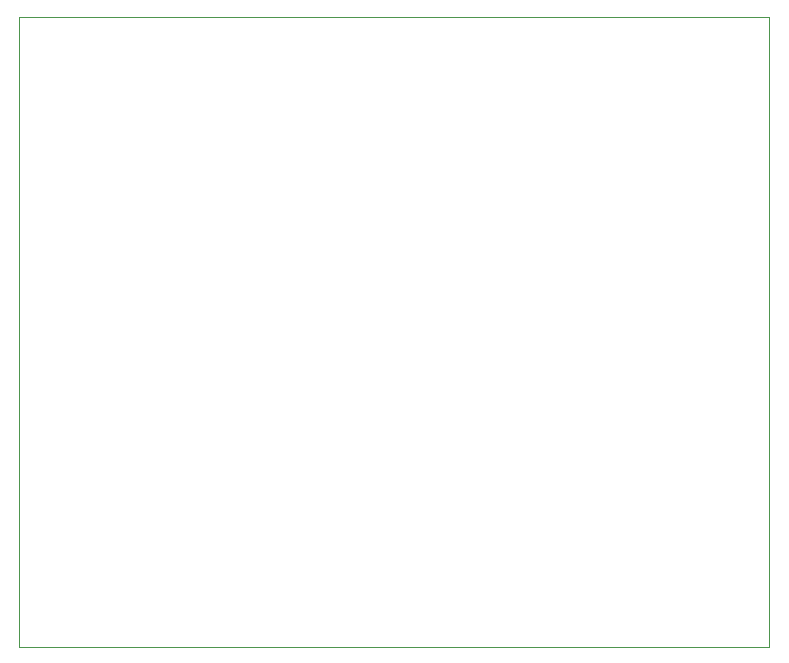
<source format=gbr>
%TF.GenerationSoftware,KiCad,Pcbnew,(6.0.2)*%
%TF.CreationDate,2023-07-03T16:13:52+01:00*%
%TF.ProjectId,Stretchy,53747265-7463-4687-992e-6b696361645f,rev?*%
%TF.SameCoordinates,Original*%
%TF.FileFunction,Profile,NP*%
%FSLAX46Y46*%
G04 Gerber Fmt 4.6, Leading zero omitted, Abs format (unit mm)*
G04 Created by KiCad (PCBNEW (6.0.2)) date 2023-07-03 16:13:52*
%MOMM*%
%LPD*%
G01*
G04 APERTURE LIST*
%TA.AperFunction,Profile*%
%ADD10C,0.100000*%
%TD*%
G04 APERTURE END LIST*
D10*
X93980000Y-66040000D02*
X157480000Y-66040000D01*
X157480000Y-66040000D02*
X157480000Y-119380000D01*
X157480000Y-119380000D02*
X93980000Y-119380000D01*
X93980000Y-119380000D02*
X93980000Y-66040000D01*
M02*

</source>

------------------------------------

Retype all entries exactly as they appear, dropping the images.

<source format=gbr>
%TF.GenerationSoftware,KiCad,Pcbnew,(6.0.2)*%
%TF.CreationDate,2023-07-03T16:13:52+01:00*%
%TF.ProjectId,Stretchy,53747265-7463-4687-992e-6b696361645f,rev?*%
%TF.SameCoordinates,Original*%
%TF.FileFunction,Profile,NP*%
%FSLAX46Y46*%
G04 Gerber Fmt 4.6, Leading zero omitted, Abs format (unit mm)*
G04 Created by KiCad (PCBNEW (6.0.2)) date 2023-07-03 16:13:52*
%MOMM*%
%LPD*%
G01*
G04 APERTURE LIST*
%TA.AperFunction,Profile*%
%ADD10C,0.100000*%
%TD*%
G04 APERTURE END LIST*
D10*
X93980000Y-66040000D02*
X157480000Y-66040000D01*
X157480000Y-66040000D02*
X157480000Y-119380000D01*
X157480000Y-119380000D02*
X93980000Y-119380000D01*
X93980000Y-119380000D02*
X93980000Y-66040000D01*
M02*

</source>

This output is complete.